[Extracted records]
=-=-=
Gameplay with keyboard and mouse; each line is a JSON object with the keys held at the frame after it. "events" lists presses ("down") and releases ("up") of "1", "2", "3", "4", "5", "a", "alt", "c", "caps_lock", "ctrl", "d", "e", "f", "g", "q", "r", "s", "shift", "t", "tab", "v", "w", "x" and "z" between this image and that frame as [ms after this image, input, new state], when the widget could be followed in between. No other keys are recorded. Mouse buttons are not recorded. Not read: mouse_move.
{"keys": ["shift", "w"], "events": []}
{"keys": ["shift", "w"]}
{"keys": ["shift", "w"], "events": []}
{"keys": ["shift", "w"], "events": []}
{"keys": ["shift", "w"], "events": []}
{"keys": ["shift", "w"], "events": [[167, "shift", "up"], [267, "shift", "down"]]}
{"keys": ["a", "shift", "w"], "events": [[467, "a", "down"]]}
=-=-=
What the task asks
Transcribe the data above completely and exactly.

Result of the task
Gameplay with keyboard and mouse; each line is a JSON object with the keys held at the frame after it. "events" lists presses ("down") and releases ("up") of "1", "2", "3", "4", "5", "a", "alt", "c", "caps_lock", "ctrl", "d", "e", "f", "g", "q", "r", "s", "shift", "t", "tab", "v", "w", "x" and "z" between this image and that frame as [ms after this image, input, new state], when the widget could be followed in between. No other keys are recorded. Mouse buttons are not recorded. Not read: mouse_move.
{"keys": ["shift", "w"], "events": []}
{"keys": ["shift", "w"]}
{"keys": ["shift", "w"], "events": []}
{"keys": ["shift", "w"], "events": []}
{"keys": ["shift", "w"], "events": []}
{"keys": ["shift", "w"], "events": [[167, "shift", "up"], [267, "shift", "down"]]}
{"keys": ["a", "shift", "w"], "events": [[467, "a", "down"]]}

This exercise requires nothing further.